No Dia Internacional das Pessoas com Deficiência, que se comemora anualmente a 3 de dezembro, Pedro Couto deixa um conselho a todos os que, como ele, são portadores de deficiências físicas: “O mais importante é ter um objetivo e lutar por ele”, garante.
“É importante encontrar uma pessoa para amar e viver um dia de cada vez. Se não é por uma pessoa é pelo trabalho, é ter um objetivo. Nem que seja tomar banho para ir tomar um café.”
Para isso, é necessário ser independente. “É preciso fazer alguma coisa, é preciso trabalhar. Não é andar a pedir ao papá ou à mamã.”
Para Pedro, as coisas já começam a mudar no que diz respeito à forma como a sociedade encara as pessoas com deficiência. “Antigamente eras deficiente, tinhas o almoço, o jantar, uma televisão. Para um deficiente, já era uma vida boa. Antigamente via muito esse estigma. És deficiente, estás em casinha, não fazes nada.”
Pedro encara a vida de forma diferente. “A pessoa deficiente pode ter sonhos, projetos muito altos. Para isso é preciso ter dinheiro para esses projetos. Não basta dar um pouquinho de comida.”
Um dos maiores problemas que as pessoas com deficiência enfrentam é o acesso ao emprego. Em fevereiro deste ano, foram introduzidas quotas para estas pessoas nas empresas públicas e privadas de média e grande dimensão, que têm agora de contratar entre 1% a 2% de trabalhadores com incapacidade.

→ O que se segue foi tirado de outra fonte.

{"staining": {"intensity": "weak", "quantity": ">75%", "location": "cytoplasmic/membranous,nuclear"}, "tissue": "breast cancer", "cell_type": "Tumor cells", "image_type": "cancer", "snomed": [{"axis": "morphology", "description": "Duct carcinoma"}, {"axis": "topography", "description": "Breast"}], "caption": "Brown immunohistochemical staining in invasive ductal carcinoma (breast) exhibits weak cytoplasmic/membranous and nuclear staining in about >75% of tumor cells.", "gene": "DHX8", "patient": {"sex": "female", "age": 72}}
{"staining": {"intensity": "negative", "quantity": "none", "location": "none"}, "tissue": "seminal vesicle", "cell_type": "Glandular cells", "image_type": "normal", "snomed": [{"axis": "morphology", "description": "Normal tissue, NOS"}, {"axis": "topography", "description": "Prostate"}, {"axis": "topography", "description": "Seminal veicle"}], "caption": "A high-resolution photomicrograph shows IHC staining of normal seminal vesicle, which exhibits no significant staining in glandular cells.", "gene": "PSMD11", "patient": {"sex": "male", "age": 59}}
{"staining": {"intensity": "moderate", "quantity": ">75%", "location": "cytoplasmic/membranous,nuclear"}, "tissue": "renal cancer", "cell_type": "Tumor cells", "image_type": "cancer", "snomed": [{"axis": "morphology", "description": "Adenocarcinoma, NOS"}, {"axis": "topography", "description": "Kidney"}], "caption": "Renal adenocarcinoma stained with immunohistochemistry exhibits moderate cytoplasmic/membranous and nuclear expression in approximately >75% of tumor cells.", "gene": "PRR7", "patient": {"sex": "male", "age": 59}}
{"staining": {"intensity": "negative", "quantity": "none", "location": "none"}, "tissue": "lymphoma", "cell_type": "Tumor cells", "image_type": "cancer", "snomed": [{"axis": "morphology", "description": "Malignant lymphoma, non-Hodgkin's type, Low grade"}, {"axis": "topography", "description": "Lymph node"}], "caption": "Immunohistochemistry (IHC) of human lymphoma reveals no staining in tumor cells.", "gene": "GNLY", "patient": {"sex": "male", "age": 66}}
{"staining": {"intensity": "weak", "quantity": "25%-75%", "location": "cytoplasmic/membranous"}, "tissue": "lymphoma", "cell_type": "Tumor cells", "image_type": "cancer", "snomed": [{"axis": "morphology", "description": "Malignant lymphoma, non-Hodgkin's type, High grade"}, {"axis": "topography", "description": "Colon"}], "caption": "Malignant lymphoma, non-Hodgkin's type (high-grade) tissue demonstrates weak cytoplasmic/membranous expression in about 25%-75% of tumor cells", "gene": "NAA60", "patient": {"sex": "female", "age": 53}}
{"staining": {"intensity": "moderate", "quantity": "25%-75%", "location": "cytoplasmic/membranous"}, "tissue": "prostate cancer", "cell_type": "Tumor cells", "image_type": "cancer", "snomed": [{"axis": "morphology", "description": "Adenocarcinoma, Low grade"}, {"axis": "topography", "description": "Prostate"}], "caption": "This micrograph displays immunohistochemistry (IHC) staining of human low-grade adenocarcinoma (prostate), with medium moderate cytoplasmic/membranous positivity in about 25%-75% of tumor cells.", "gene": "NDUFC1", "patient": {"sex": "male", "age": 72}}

Um estudo recente do Observatório da Deficiência e Direitos Humanos (ODDH) mostra que, entre a população deficiente, o desemprego aumentou 24% entre 2011 e 2017, em contraciclo com a restante população nacional.
Pedro gosta de juntar pessoas. "Tem um coração enorme", dizem amigos
Na terra onde vive, Pedro é muito acarinhado. Há mesmo quem lembre que foi ele que criou um grupo no Facebook para juntar todos os que são dali e trabalham fora.
Em junho, fizeram o primeiro convívio. Conseguiu juntar cerca de 60 pessoas. Já estão a organizar o próximo, um jantar de Natal.
“Ele tem um coração enorme, quem conversar com ele vê que é uma pessoa muito humana”, diz o amigo Óscar Guimarães. “Dá-se bem com toda a gente, todos gostam dele”, concorda Pedro Fonseca, dono do café onde o grupo de amigos se encontra regularmente.
Entre os amigos de Pedro não há dúvidas: “Dizem que ele tem limitação mas para mim não tem limitação nenhuma”, garante Bruno Gomes, com quem trabalhou vários anos. “Às vezes não consigo ter a força que ele tem.”